▸ **Fragmento**:
———
Esa incertidumbre marcaba un viaje de placer en el que también estaban varios pesos pesados de la Administración de George Bush padre, que había sido derrotado por Bill Clinton hacía dos años y medio. Entre ellos, Dick Cheney, ex secretario de Defensa, que acababa de tirar la toalla tras casi dos años intentando una entrada en la carrera presidencial para 1996 que estaba de antemano condenada al fracaso, en buena medida porque el siempre metódico, discreto y solitario republicano no conectaba con el público. Como dijo uno de sus asesores: «Al señor Cheney no le gusta estrechar la mano de la gente».
Ese carácter apagado también tenía sus ventajas. Por ejemplo, ya se había ido a dormir mientras sus compañeros charlaban. Y eso fue lo que hizo que alguien lanzara el ¿Por qué no Dick? que iba a cambiar a Halliburton, a EEUU y, tal vez, al mundo. Porque Cheney, dos meses después, se convirtió en el presidente de la empresa. Se trasladó a vivir a Texas y reforzó aún más sus vínculos con el clan Bush. Y en 2001 se convirtió en el vicepresidente de Estados Unidos. Un vicepresidente cuyo poder probablemente no tenga parangón en la historia del país, alguien que, de hecho, ha ninguneado -eso sí, siempre con la máxima discreción- al jefe del Estado en innumerables ocasiones.
———
▸ **Listado de datos**:
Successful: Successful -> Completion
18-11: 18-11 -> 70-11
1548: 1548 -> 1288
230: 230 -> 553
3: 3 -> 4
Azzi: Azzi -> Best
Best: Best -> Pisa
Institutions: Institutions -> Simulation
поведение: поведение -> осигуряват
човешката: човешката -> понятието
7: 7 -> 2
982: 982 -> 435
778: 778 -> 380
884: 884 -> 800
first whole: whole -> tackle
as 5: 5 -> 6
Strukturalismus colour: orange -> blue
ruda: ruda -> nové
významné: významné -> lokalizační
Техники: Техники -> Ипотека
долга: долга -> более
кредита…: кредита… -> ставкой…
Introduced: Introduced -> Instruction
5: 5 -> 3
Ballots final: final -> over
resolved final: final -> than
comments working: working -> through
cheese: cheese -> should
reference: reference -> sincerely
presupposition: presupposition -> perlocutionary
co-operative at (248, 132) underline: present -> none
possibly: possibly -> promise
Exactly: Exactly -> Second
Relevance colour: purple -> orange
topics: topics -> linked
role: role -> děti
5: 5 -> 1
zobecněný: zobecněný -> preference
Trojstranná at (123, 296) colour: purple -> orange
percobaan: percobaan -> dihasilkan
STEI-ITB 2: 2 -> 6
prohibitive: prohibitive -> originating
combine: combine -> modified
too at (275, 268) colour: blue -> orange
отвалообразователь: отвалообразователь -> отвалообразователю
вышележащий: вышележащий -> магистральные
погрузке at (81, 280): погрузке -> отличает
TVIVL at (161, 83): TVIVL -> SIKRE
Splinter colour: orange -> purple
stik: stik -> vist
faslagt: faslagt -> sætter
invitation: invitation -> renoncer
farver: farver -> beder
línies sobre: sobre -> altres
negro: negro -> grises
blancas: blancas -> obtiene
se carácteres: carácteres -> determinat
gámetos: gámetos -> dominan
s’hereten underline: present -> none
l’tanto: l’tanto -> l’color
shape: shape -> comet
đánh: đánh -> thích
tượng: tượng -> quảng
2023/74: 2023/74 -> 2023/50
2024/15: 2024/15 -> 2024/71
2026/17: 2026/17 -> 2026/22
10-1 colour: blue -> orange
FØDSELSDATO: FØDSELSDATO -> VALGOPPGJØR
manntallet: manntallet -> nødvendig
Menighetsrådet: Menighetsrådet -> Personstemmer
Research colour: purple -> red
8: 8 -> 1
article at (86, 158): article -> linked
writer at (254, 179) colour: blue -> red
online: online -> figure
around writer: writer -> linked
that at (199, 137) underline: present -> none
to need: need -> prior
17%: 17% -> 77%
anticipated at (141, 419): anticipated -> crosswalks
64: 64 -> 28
———
▸ **Problema planteado 1**:
Responda brevemente, según el fragmento sobre Dick Cheney:
(a) ¿Quién había derrotado a George Bush padre?
(b) ¿Qué estaba haciendo Cheney mientras sus compañeros charlaban?
(c) ¿En qué año se convirtió Cheney en vicepresidente de Estados Unidos?
▸ **Problema planteado 2**: Redacte la continuación del fragmento sobre Dick Cheney, a partir de su última oración.

▸ **Respuesta esperada 1**:
(a) Bill Clinton.
(b) Se había ido a dormir.
(c) En 2001.

▸ **Respuesta esperada 2**:
Cheney ha marcado la política económica y exterior de EEUU desde 2001. Las bajadas de impuestos de George W. Bush, la Guerra de Irak y las cárceles secretas de la CIA son en buena medida obra de este devoto cristiano metodista, fiel a sus amigos hasta el fin, pesimista y ultranacionalista.
Se trata de un político formidable. Ésa es la razón por la que llegó a Halliburton: porque lo sabía todo de Washington. Absolutamente todo. Una de sus primeras tareas en la Casa Blanca, a principios de los 70, fue decidir qué cucharillas y saleros había que comprar. Dos décadas después, en 1991, dirigía el Pentágono durante la Guerra del Golfo.
Entre medias, había sido el número dos de la jerarquía republicana en la Cámara de Representantes y jefe de Gabinete del presidente Gerald Ford. Y todo partiendo de cero, sin pertenecer a ninguna familia bien conectada y con una mala salud de hierro, reflejada en sus tres infartos, el primero de ellos, a los 34 años.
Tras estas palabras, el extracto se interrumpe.